Thomas from Portadown in Northern Ireland who was born in March 2017 was just eight days old when his GP referred him to hospital with a slight heart murmur.
“When the hospital did blood tests, they could see that there was a problem with his liver but he also had sepsis” explains Thomas’ dad David. “The next day we were transferred by air ambulance to Birmingham Children’s Hospital where they successfully treated the sepsis but confirmed that he had biliary atresia, a rare and life threatening liver disease.”
It was while David was in hospital with Thomas that he first encountered Children’s Liver Disease Foundation. “The staff would come into the hospital, talk to the parents and patients (if they were old enough). They would bring in cakes and get anything that was needed. It sounds like a very simple thing, but when you have been living on the ward for an extended period any glimpse of reality helps.”
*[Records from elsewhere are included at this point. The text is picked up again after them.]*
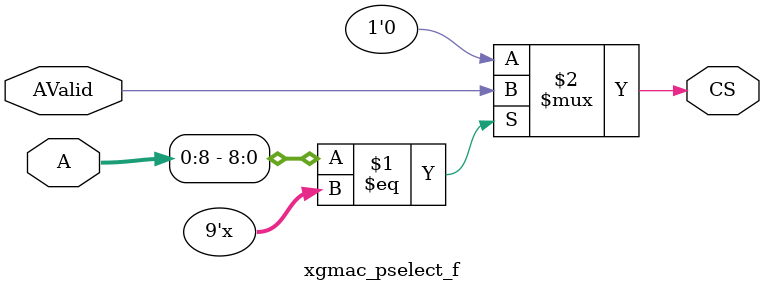
<source format=v>
module xgmac_pselect_f (A, AValid, CS);

parameter C_AB  = 9;
parameter C_AW  = 32;
parameter [0:C_AW - 1] C_BAR =  'bz;
parameter C_FAMILY  = "nofamily";
input[0:C_AW-1] A; 
input AValid; 
output CS; 
wire CS;
parameter [0:C_AB-1]BAR = C_BAR[0:C_AB-1];

//----------------------------------------------------------------------------
// Build a behavioral decoder
//----------------------------------------------------------------------------
generate
if (C_AB > 0) begin : XST_WA
assign CS = (A[0:C_AB - 1] == BAR[0:C_AB - 1]) ? AValid : 1'b0 ;
end
endgenerate

generate
if (C_AB == 0) begin : PASS_ON_GEN
assign CS = AValid ;
end
endgenerate
endmodule

</source>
Even after Thomas was discharged from Birmingham Children’s Hospital, the next few months were tough on the whole family as Thomas’ condition did not improve and there were several trips both to their local hospital and to Belfast Children’s Hospital.
On September 24 Thomas was admitted to Birmingham Children’s Hospital once more and his family were told that a liver transplant was his only option. Fortunately he did not have to wait long for a donor liver to become available and received his transplant in early October. After two weeks he was able to come home and happily he has continued to thrive since. Throughout their experiences Thomas’ family has found CLDF’s support extremely valuable.
Thomas with his elder sisters and brother
“As well as visiting us in hospital, CLDF organise events here in Northern Ireland which the whole family can attend” says David. “It means Thomas’ elder sisters and brother can meet others who have been through the same experience of having their parents away for extended periods while their sibling has major surgery. I always feel it is the other children that suffer privately and these events really help as they know they are not the only ones who have been through this separation.
“Medical staff do a wonderful job and take care of the patient’s every need but having someone to talk to, having a cup of coffee and a bun handed to you can turn a very stressful and unbearable situation into something that can be coped with and this is where CLDF come in. The simple act of friendship from someone who has time and knowledge to explain something is more important than anyone can imagine.”